Especialmente significativo es el caso del Real Madrid. El club blanco no solo compite, sino que domina. En la última década ha construido una hegemonía en Europa difícil de igualar, levantando seis Champions League (2014, 2016, 2017, 2018, 2022 y 2024) frente a rivales con estructuras financieras mucho más agresivas (el Manchester City ha logrado sólo una (2023), el Paris Saint-Germain suma otra (2025) y el Chelsea FC ha conseguido dos (2012 y 2021), siendo muy característico su irregularidad).

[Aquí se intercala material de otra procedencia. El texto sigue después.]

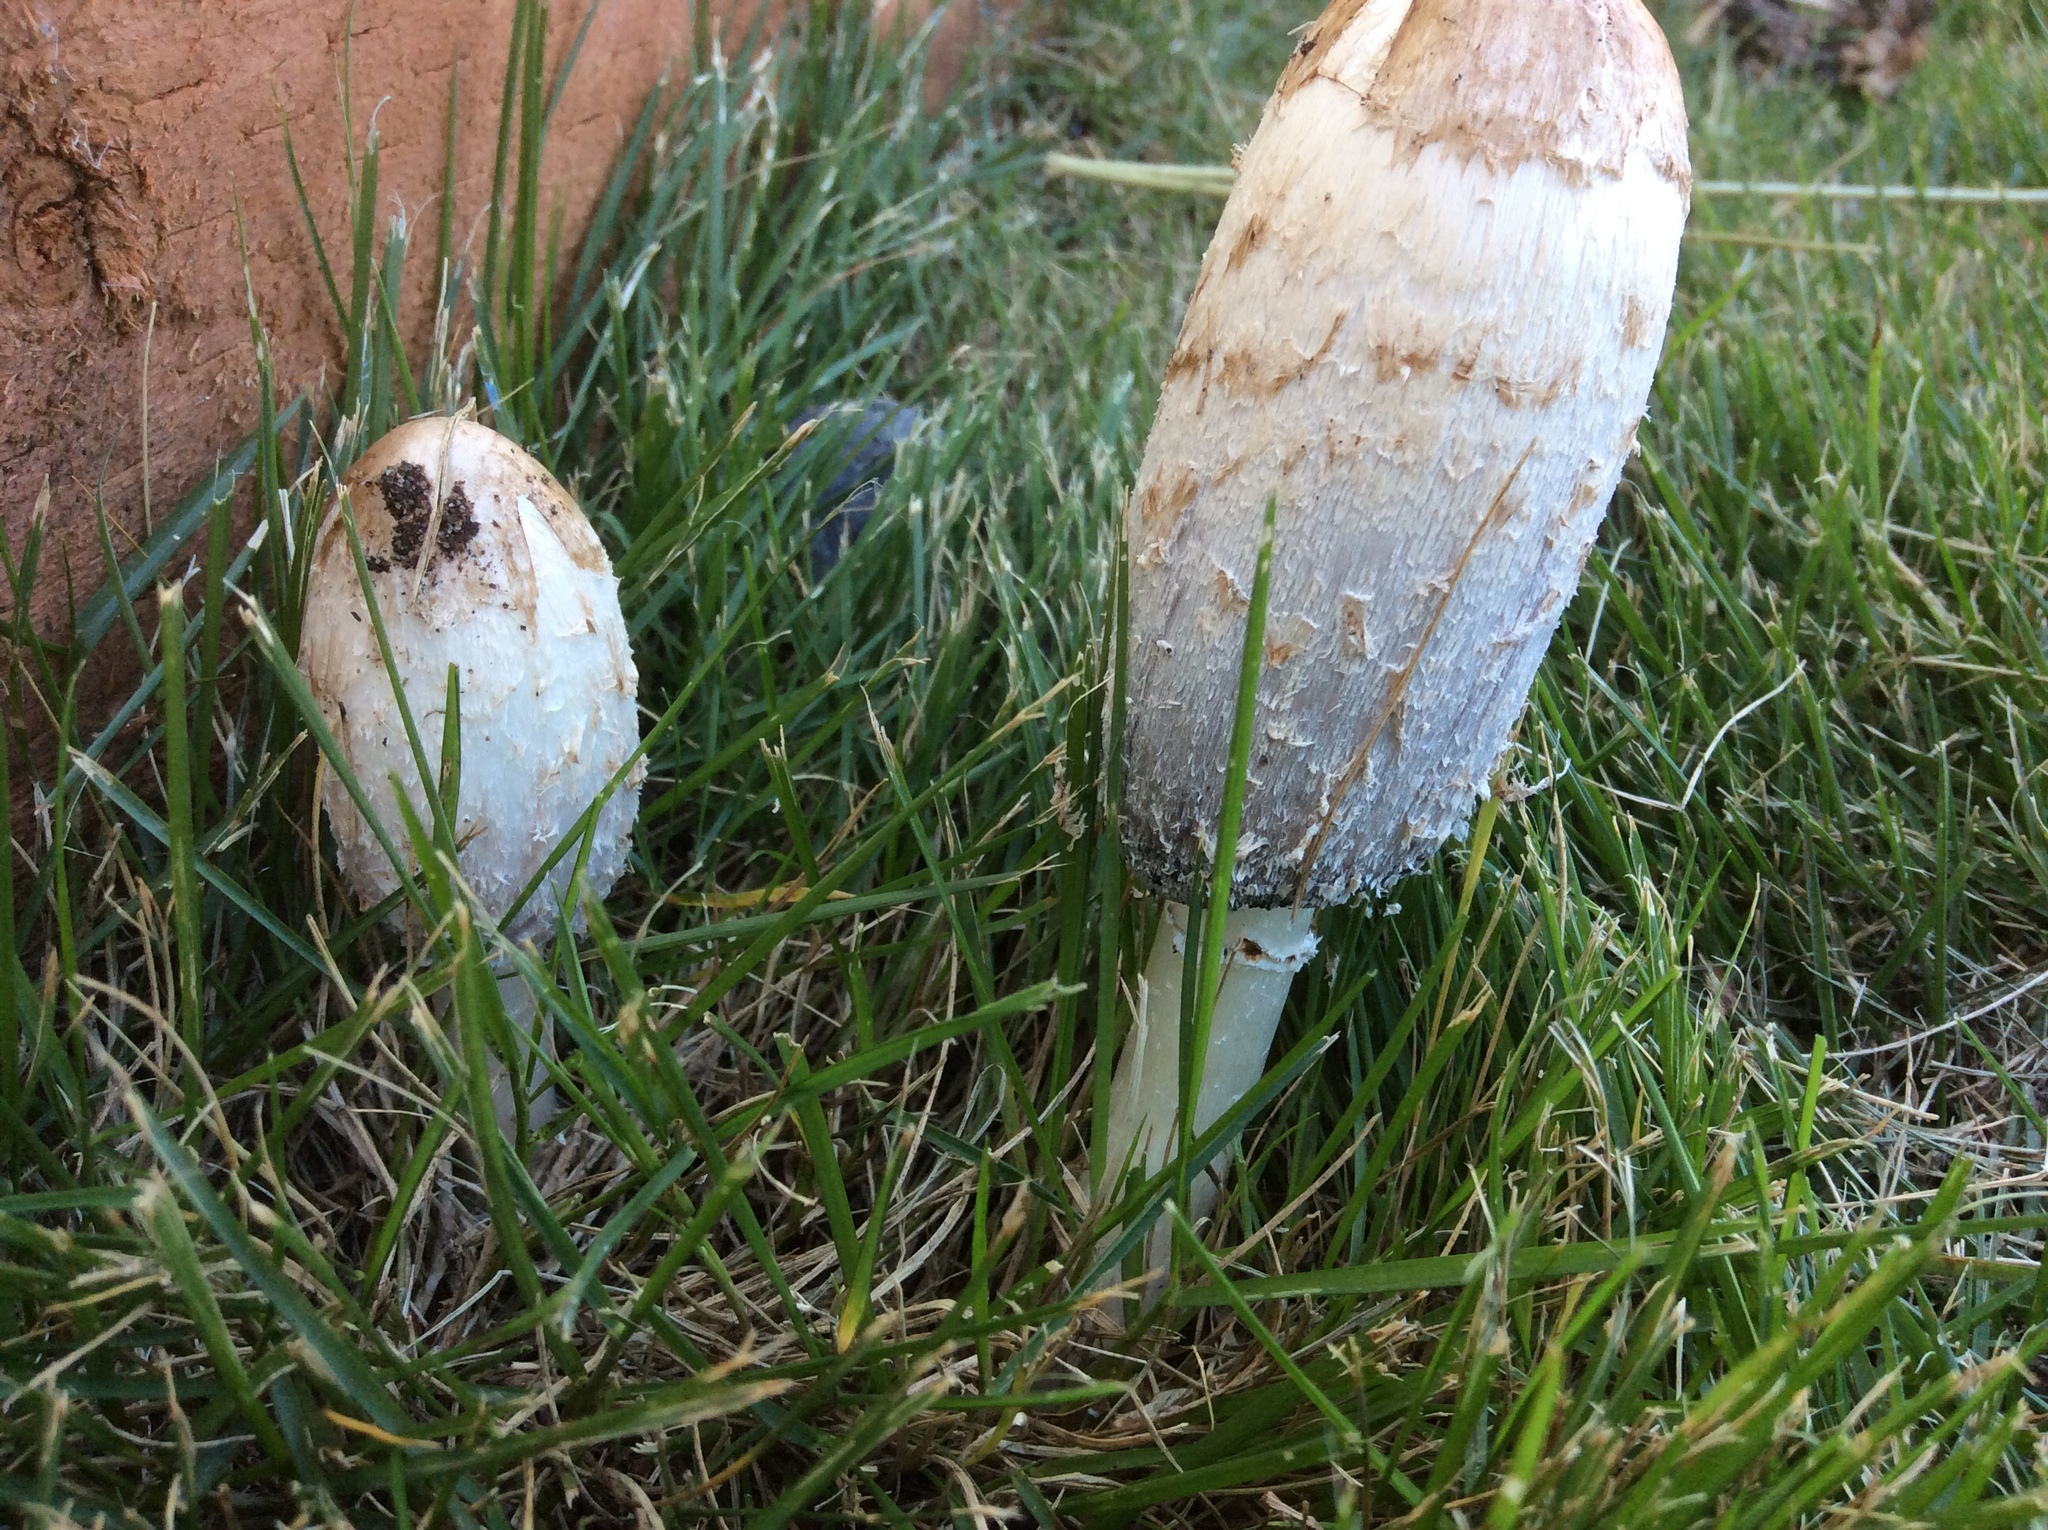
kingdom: Fungi
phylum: Basidiomycota
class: Agaricomycetes
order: Agaricales
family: Agaricaceae
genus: Coprinus
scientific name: Coprinus comatus
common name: Lawyer's wig
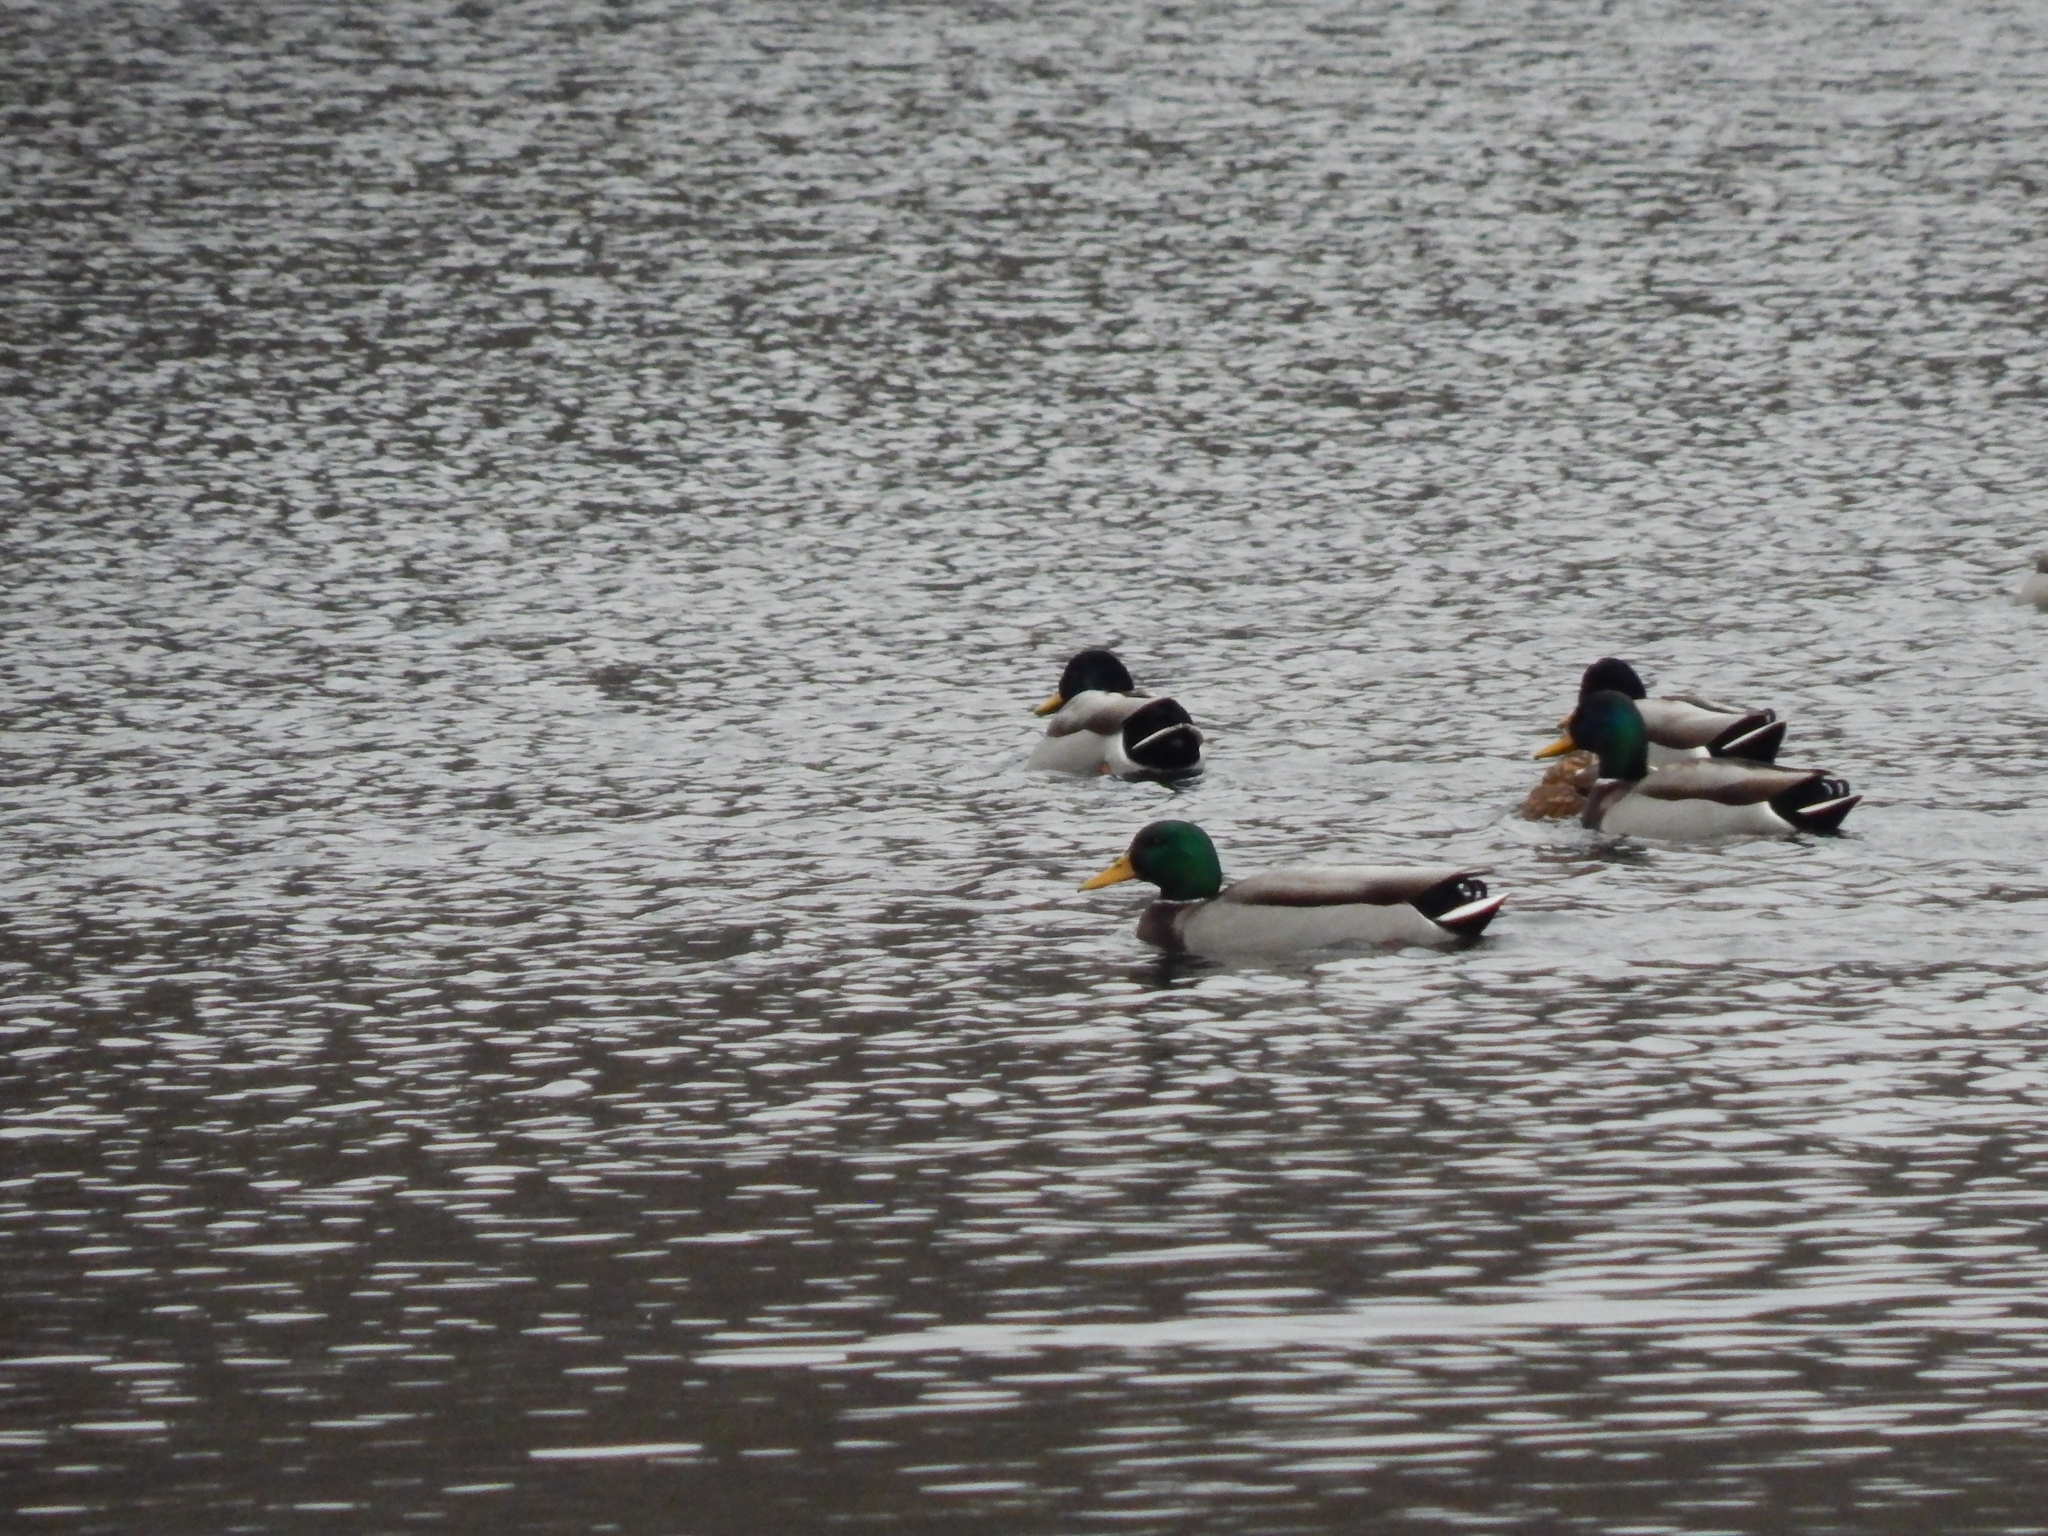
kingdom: Animalia
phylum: Chordata
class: Aves
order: Anseriformes
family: Anatidae
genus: Anas
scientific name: Anas platyrhynchos
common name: Mallard
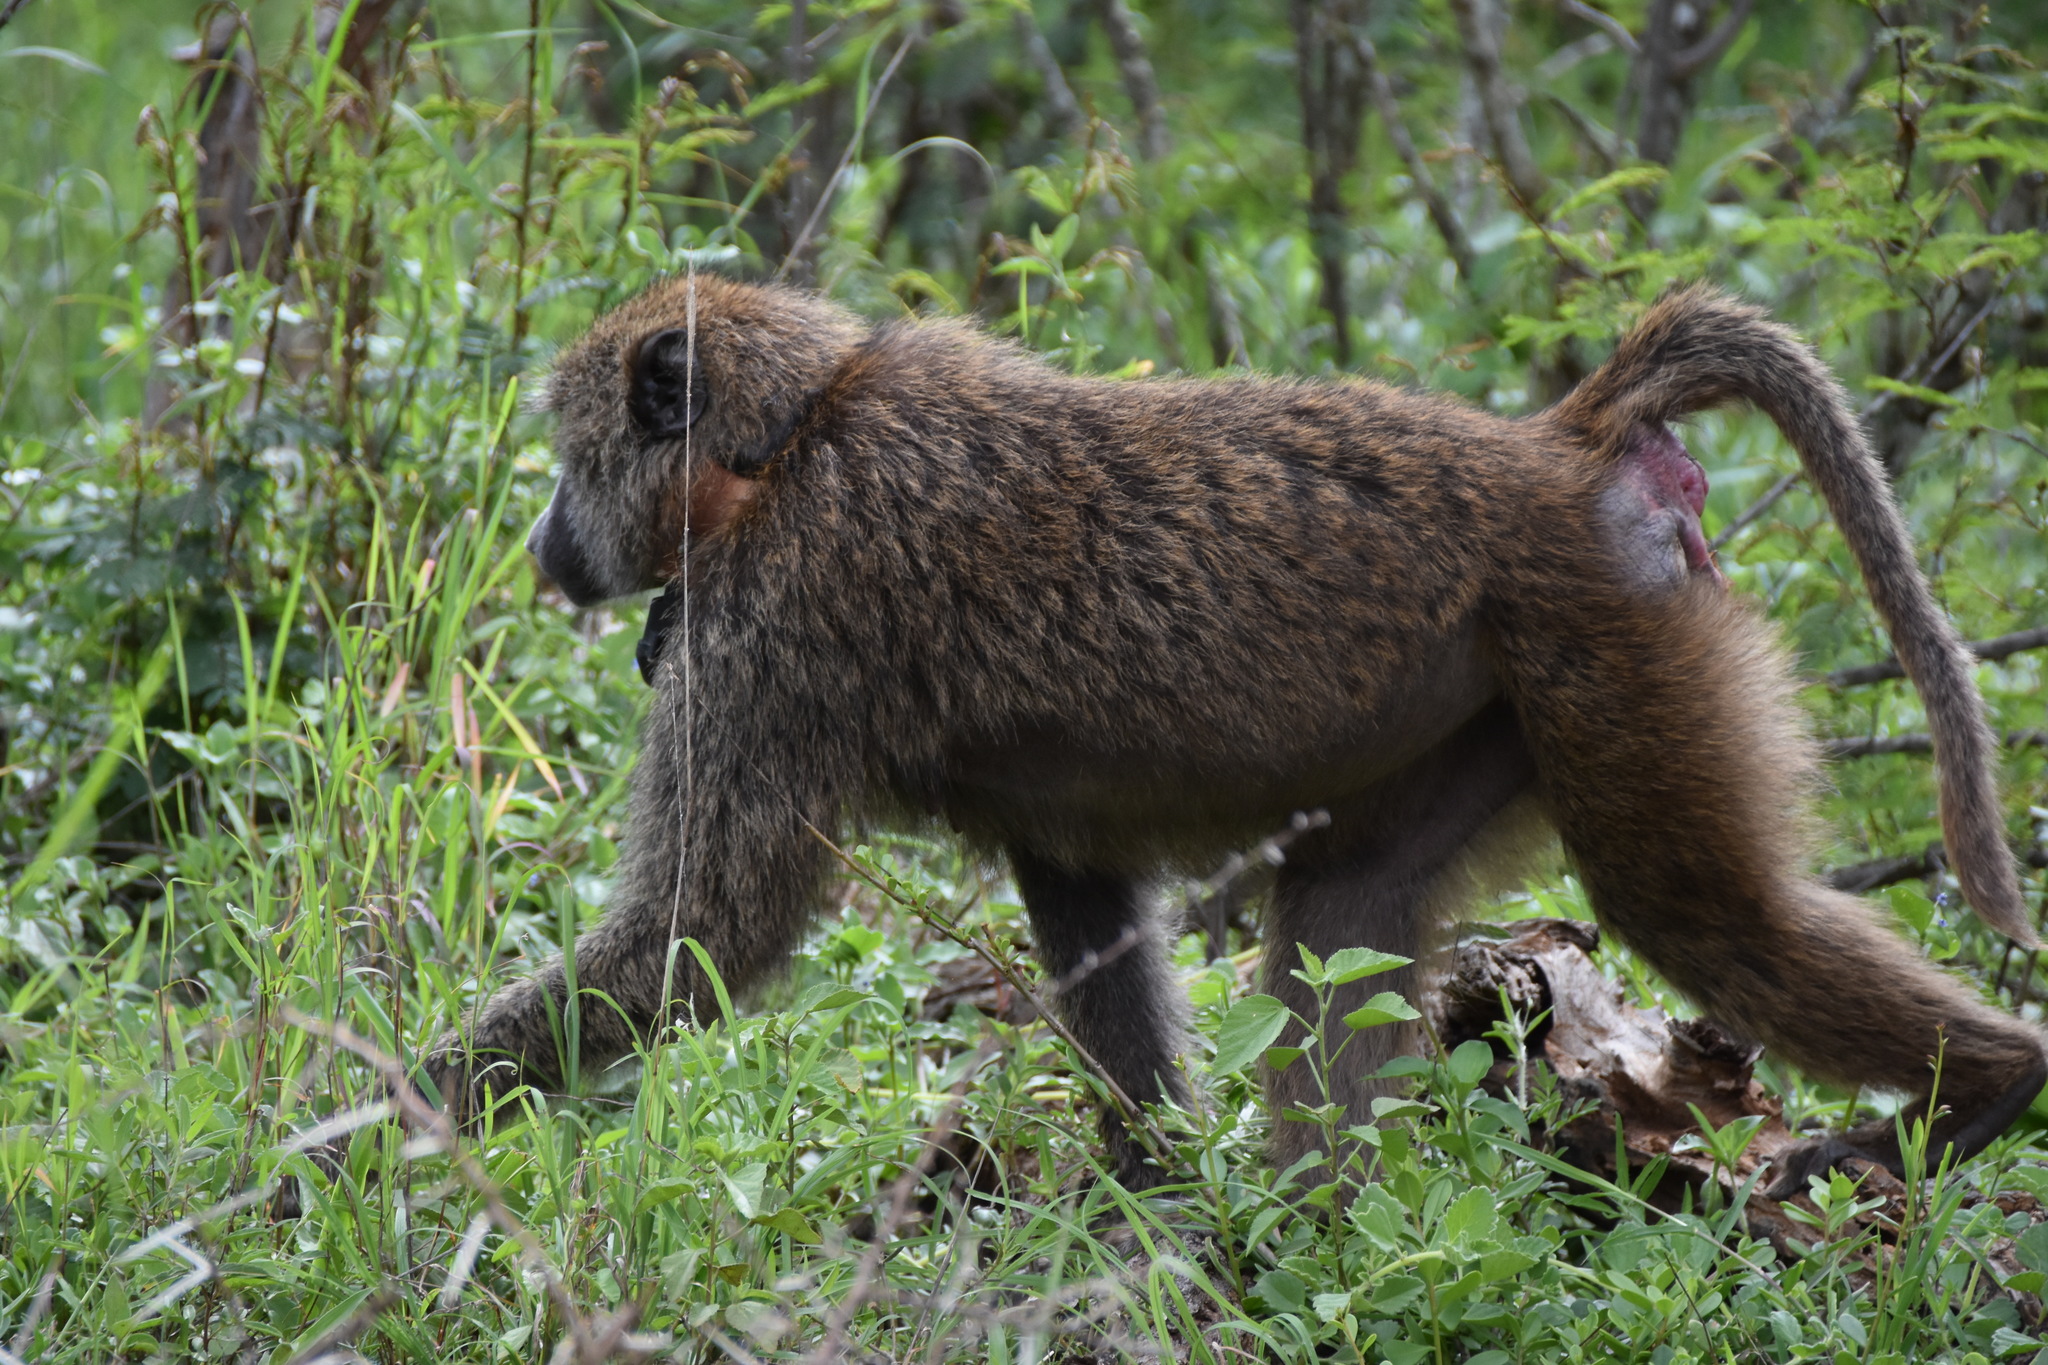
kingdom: Animalia
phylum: Chordata
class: Mammalia
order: Primates
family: Cercopithecidae
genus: Papio
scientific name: Papio anubis
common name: Olive baboon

El giro que no se entiende

En este contexto, sorprende la insistencia del actual presidente blanco, Florentino Pérez, en explorar la conversión del Real Madrid en Sociedad Anónima Deportiva. Una decisión que, más allá de lo económico, afecta a la esencia misma del club. ¿Qué necesidad hay? El Real Madrid gana. Gana títulos, gana partidos, gana prestigio. Y lo hace sin depender de fondos de inversión ni de estructuras ajenas a sus socios. ¿Para qué alterar un modelo que funciona?

¿Por dinero? Según Deloitte Football Money League 2026, el Real Madrid lidera el fútbol mundial en ingresos con 1.161 millones de euros, seguido por el FC Barcelona con 974,8 millones y el Bayern de Munich, con 860,6 millones. Los tres grandes que protegen este modelo frente al resto, que genera menos: Paris Saint-Germain con 837 millones; por detrás aparecen el Liverpool FC (836,1 millones), el Manchester City (829,3 millones), el Arsenal FC (821,7 millones) y el Manchester United (793,1 millones).

La transformación en SAD implicaría, inevitablemente, abrir la puerta a inversores cuyo objetivo principal no es deportivo, sino financiero. Y ahí reside el riesgo. Cuando el control se desplaza hacia el capital, el foco cambia: del trofeo al balance, del éxito deportivo a la rentabilidad. Y aunque Florentino Pérez quiera sólo abrir la puerta a un 10% de capital externo -como ha hecho el Bayern-, implicaría el mejor hecho de haber abierto esa puerta, con lo que resultaría más sencillo en el futuro continuar ampliando ese porcentaje. Y, no obstante, con los números en la mano, volvemos a hacernos la pregunta… ¿Qué necesidad?

Casos de fracaso

La historia reciente está llena de ejemplos que invitan a la reflexión. Clubes con fuerte respaldo inversor que, pese a su músculo económico, no han logrado consolidarse deportivamente. El Manchester United lleva años lejos de la élite europea pese a su enorme capacidad de gasto. El Chelsea FC, tras sucesivos cambios de propiedad, ha entrado en una espiral de inestabilidad deportiva difícil de justificar por inversión.

Más llamativos aún son otros casos donde el capital externo no solo no ha impulsado el rendimiento, sino que lo ha deteriorado. El Valencia CF, bajo la gestión de inversores, ha pasado de competir en Europa a pelear por evitar el descenso. El Everton FC, pese a fuertes inyecciones económicas, vive en una permanente crisis deportiva. El Newcastle no ha sido capaz de llamar a la puerta de los grandes pese a su gran capitalización…

El fondo del debate también invita a pensar cuál es el futuro del fútbol y, en general, del deporte. Si el modelo adecuado es el de la mejor gestión posible de un club deportivo o si, inevitablemente, hay que mercantilizarlo. Esta pregunta es extensible a cualquier otro deporte. Mientras unos buscan rentabilidad, otros siguen ganando (siendo rentables).